A Call to The Trenches of Texas

A Call to The Trenches of Texas

qdorajhpcke-jaromir-kavan

The left says: Who cares about The Nashville Statement when there’s devastation in Texas? What awful timing!

The right says: Who cares about Melania’s shoes when there’s devastation in Texas? What awful timing!

I say: Who cares? The ones sending help or being a help to the victims, regardless of age, social status, race, or sexual orientation. The ones praying. The ones devastated in heart at the sight of fellow countrywomen and countrymen who are devastated in body. In mind. In spirit.

That’s who cares.

There’s a wrong and right way to be concerned about our neighbor. One type of concern points the finger. It attempts to get a speck out of someone else’s eye, when we have a log sticking out of ours. The other type of concern leads to action, such as through a whispered prayer or a written check or a trip to offer hands on help.

True neighbors, and dare I say true Americans, pull together in adversity. Sounds to me like Texas is doing a fine job of pulling together and caring for their own. There are stories out there of non-Texans also helping. Those who can’t help physically are expressing their concern, condolences, and prayers. But there are always those who have poor timing and/or say dumb things. And unfortunately, these are the ones who make it into the news.

Still, we have a choice as to where we focus our time and energy. And at this juncture, I hope and pray we focus on our fellow Americans who are hurting, rather than news stories meant to stir the pot of hatred, malice, and contempt.

Love your neighbor as yourself. In other words, love your neighbor as much as you love yourself. It helps me to use my imagination when devastation occurs in the lives of my neighbors. I imagine water up to my chest in my living room. My computer is ruined. My pictures that I cherish almost more than life itself are ruined. Most everything, whether I am attached to it or not, is ruined. My dog drowned. Maybe I am dead, but my small child is clinging to my dead body for dear life. My neighbor is desperate for medical care, and there’s no way of getting her to the hospital. I’m about to deliver a baby, and have no idea how I will make it to the hospital. I’m living in a shelter with hundreds of strangers, fearful of getting mugged, unable to sleep in a room full of moldy stench and despair and lack of drinking water.

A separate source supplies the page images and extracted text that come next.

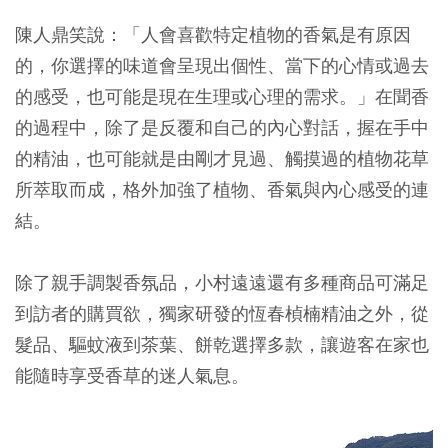
陳人鼎笑說：「人會喜歡特定植物的香氣是有原因
的，你選擇的味道會呈現出個性、當下的心情或過去
的感受，也可能是現在生理或心理的需求。」在聞香
的過程中，除了是反覆和自己的內心對話，握在手中
的精油，也可能就是由剛才見過、觸摸過的植物花草
所萃取而成，格外加強了植物、香氣與內心感受的連
結。
除了親手調製香氛品，小村遠遠還有多種商品可滿足
到訪者的購買欲，獨家研發的恆春楨楠精油之外，從
髮品、驅蚊液到茶葉、餅乾選擇多款，讓遊客在家也
能隨時享受香草的迷人氣息。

Picturing the devastation helps me be appropriately devastated. It helps me weep with those who weep, which then leads me to do what I can to help.

Perhaps we should all try a thing called attempting to walk in another man’s moccasins, instead of knocking another man’s sins – or said more accurately, knocking what we feel are his sins.

I’m so proud of Texas and how they’re pulling together. But those who are on the sidelines, judging in the most ridiculous ways ever, need to get a grip on reality, which is that real people are greatly suffering, and probably haven’t given one single thought to what Melania is wearing, or whether a board of Christian leaders came out with a statement on human sexuality.

Those things are the farthest from any true victim’s mind … and that fact says more and speaks louder than anything I can say in a blog that was written in a harried, hurry-scurry way on the subject of suffering at the “hands” of Hurricane Harvey.

Those who are truly victimized are not watching those who are not truly victimized. They’re too swamped with their own troubles to even consider the gripes of those living in Namby Pamby Land who are overly concerned about high heels. Or those merely being inconsiderate with the timing of making a statement that has nothing to do with their current, overwhelming, life-altering suffering.

There’s no excuse for being inconsiderate and besides the point. And this blog is merely a call for those healthy and dry and comfortable to stop plucking each other to death while their fellow Americans are literally -or coming entirely too close – to drowning.

Can we all do that? Or have some reached such a depth of depravity that they can no longer see past their petty preferences and even their deeply held beliefs long enough to rescue the perishing?

It’s not the time to be on the right or the left. It’s time to be in the ditch. In the trenches, bailing out dirty water, and giving cold cups of water in the name of Jesus.

Whether by physical might, financial might, or spiritual might in the form of prayer … please, let’s put away all malice and love our Texan neighbors.